Over the last 50 years I've owned about 16 Pentax SLRs. This includes 9 Pentax dSLRs: 7 APSC dSLRs and 2 FF dSLRs. I still have several of them.
My SFX and Z-1P cameras.
Over the last 57 years I've also owned several mirror-less cameras; Pentax and non-Pentax. Sometimes I use both [d]SLRs and mirror-less cameras in parallel on the same occasion for their different benefits.
I sometimes mix different viewing technologies on a camera to try to get a superset of their benefits.
I've experienced the evolution of various viewing technologies over all this time. This thread summarises their advantages and disadvantages for me.
My history:
I started with a Brownie 127.
In 1963 (while still at school) I bought a Werra 1c. It was little more than a 35mm box camera, with a decent lens and in-lens shutter and a simple optical viewfinder.
I soon had some photos taken with it published, and I won first prize in a photo competition in a weekly photographic newspaper.

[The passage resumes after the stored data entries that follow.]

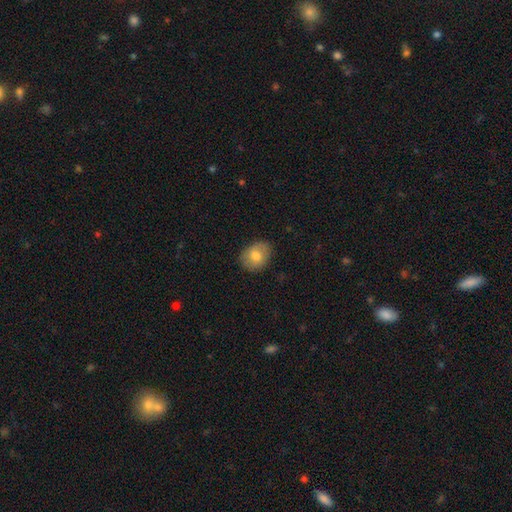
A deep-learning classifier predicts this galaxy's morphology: A smooth galaxy with no disk features (74%) that is in between round and cigar-shaped (56%). Merging: none (83%).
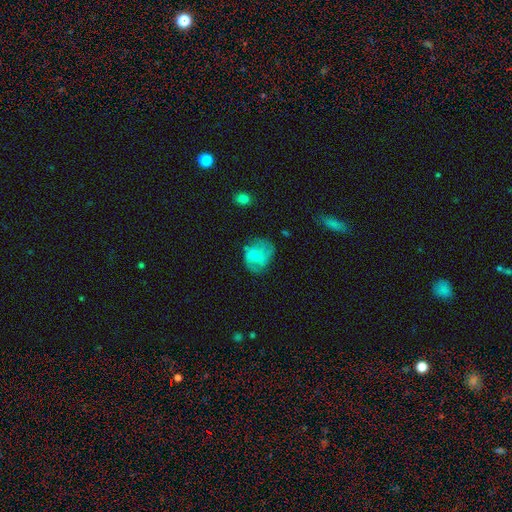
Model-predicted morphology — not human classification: type=smooth (51%); roundness=round (61%); merging=none (53%).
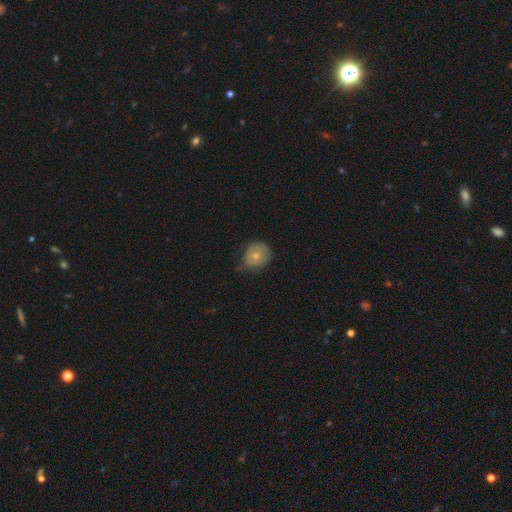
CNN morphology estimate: type=smooth (62%); roundness=round (79%); merging=none (62%).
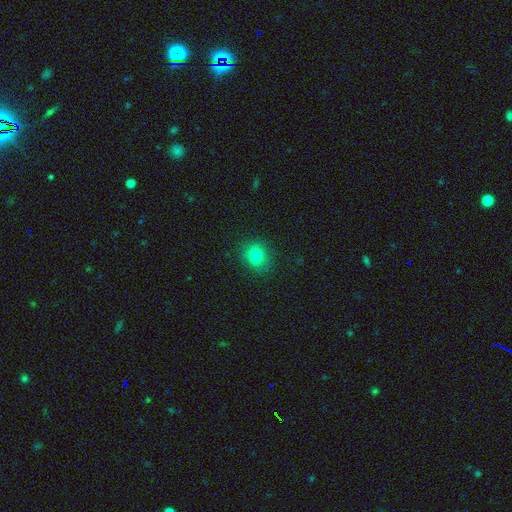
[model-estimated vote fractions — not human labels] smooth-or-featured: smooth: 80% | star or artifact: 13% | featured or disk: 7%
  how-rounded: round: 67% | in between: 32% | cigar-shaped: 1%
  merging: none: 86% | minor disturbance: 10% | major disturbance: 3% | merger: 1%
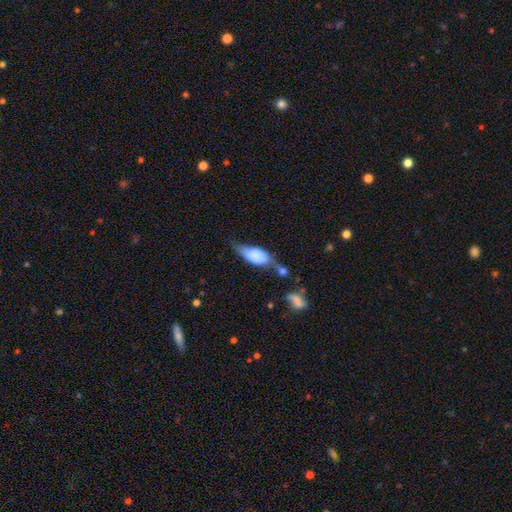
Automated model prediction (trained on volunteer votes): This is likely a smooth galaxy (70%). How rounded: clearly in between (84%). Merging: marginally merger (30%).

Over about 7 years I used my Werra 1c in about 7 European and Scandinavian countries, mainly successfully shooting black-and-white and colour-negative film.

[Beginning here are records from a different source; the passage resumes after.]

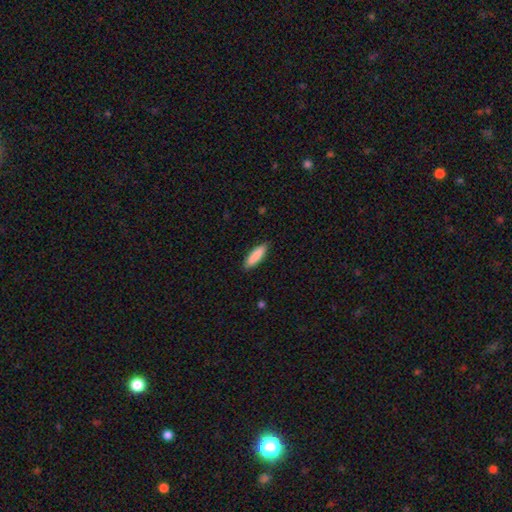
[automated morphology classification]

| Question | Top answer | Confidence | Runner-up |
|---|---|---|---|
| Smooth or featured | smooth | 88% | featured or disk (7%) |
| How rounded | cigar-shaped | 61% | in between (37%) |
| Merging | none | 88% | minor disturbance (9%) |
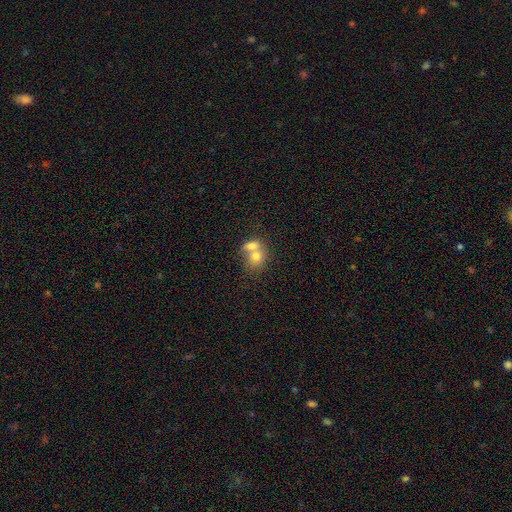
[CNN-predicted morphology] A smooth galaxy with no disk features (72%) that is round (55%). Merging: merger (69%).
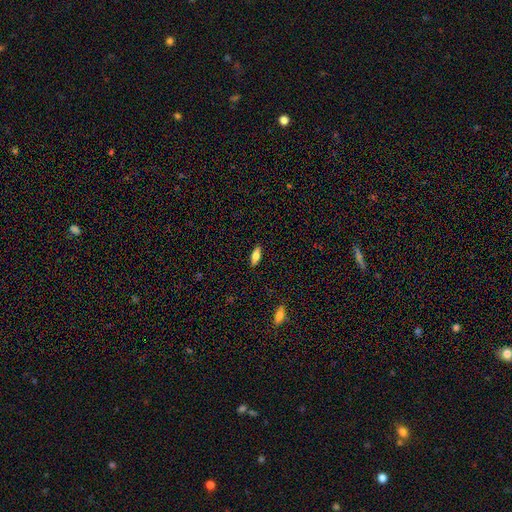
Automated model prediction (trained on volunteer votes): smooth 68%, featured or disk 25%, star or artifact 7%. Down the decision tree: how rounded — in between (71%); merging — none (89%).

All I really needed was a box with a light-sensitive recording medium and a way of pointing it in the right direction.
In 1967 a friend lent me his Pentax S1A to try. I suddenly realised what I had been missing:
- Parallax-free viewing!
- [Manual] Through the lens focusing on the viewfinder screen!
About 1970 I bought two Pentax SP500s. Since then, Pentax [d]SLRs have been my main top-end cameras, giving me:
[1] Parallax-free viewing.
[2] Manual, then later automatic, focusing.
[3] Manual, then later automatic, exposure control.
My two SP500s. I still sometimes pick them up and wind-on and press the buttons!
Those three features (plus image quality) are what I typically want in my main cameras. [2] is the most important, because if it fails, the image it typically lost.
Experience with 35mm film, then Pentax FF dSLRs, tells me that full-frame is best for my more serious photography.
My typical airshow or motor-sports or bird-in-flight kit.
I always want to have a smaller lighter camera available. So I typically have a mirror-less camera of some sort alongside my [d]SLRs. An example was a fixed-lens 35mm AF camera such as the Pentax Espio 120. From 2009 my smallish mirror-less cameras have been digital.
Such cameras are less "imposing". (And quieter, which can be important in some situations, such as bird-photography). They are convenient as "carry around" cameras. I often use them for context setting. And if the worst happens, they provide (very limited) back-up.
I now own mirror-less Pentax Qs, Panasonics, and Ricohs. I'm comfortable with using Electronic Viewing within its limitations at the time. My current small, digital, mirror-less, "carry everywhere" camera, is the Ricoh GRIII, which I hang off my belt when outdoors.
My Ricoh GRIII "carry everywhere" camera hanging on my belt.
Each of these is "a box with a light-sensitive recording medium and a way of pointing it in the right direction".
Mirror-less cameras allow better designs for wider-lenses: they can avoid the need for an "inverted telephoto" design, allowing lighter, cheaper, and potentially better quality lenses. They also avoid the need for AF Micro-adjustments.
This identifies problems introduced by the use of a mirror.
"Photography" doesn't need mirrors. Mirrors are simply one way of doing some of the preliminary actions that some of us demand in order to eventually capture an image. Mirrors introduce problems of their own!
Now consider burst-mode!
I've consistently found over years that the visual effect of mirror-flipping in burst mode has an adverse impact on my action photography. I want my future burst-mode photography not to involve mirror-flipping.
I hope this 5.2 MB video can be seen:
www.barrypearson.co.uk/top2009/downloads/00000.MTS_1.wmv
This is not a criticism of "Pentax". It is a criticism of "mirrors", whatever the brand.
I've spent time and money on two main ways to avoid this problem:
- A Red Dot Sight. (I have two of them).
- A supplementary optical viewfinder on the flash-shoe.
My first Red Dot Sight
My second Red Dot Sight
I find aligning my Red Dot Sights with the lens-axis too fiddly and error-prone. I'm unlikely to use them again.
Setting the alignment of a Red Dot Sight; in my garden, not even in the field.
Use of a supplementary viewfinder, fitted into the flash-shoe, works for aiming purposes, not for composition purposes. But when I'm (say) shooting aircraft in flight, "aiming" is what I'm doing! It is relatively easy to have an optical viewer intended for a Ricoh or Pentax-Q camera in the flash-shoe.

I've had a 50-year love-affair with Pentax [d]SLRs!
But we have become incompatible.
I've used mirror-less cameras for 57 years.
It is time for me to become mirror-free.
I'm currently gaining experience with an FF mirror-free camera.
This is "work in progress": so far, so good.
I hope to be ready for airshows on 18, 19, and 20 September.
Sooner rather than later, burst mode won't be a problem for me.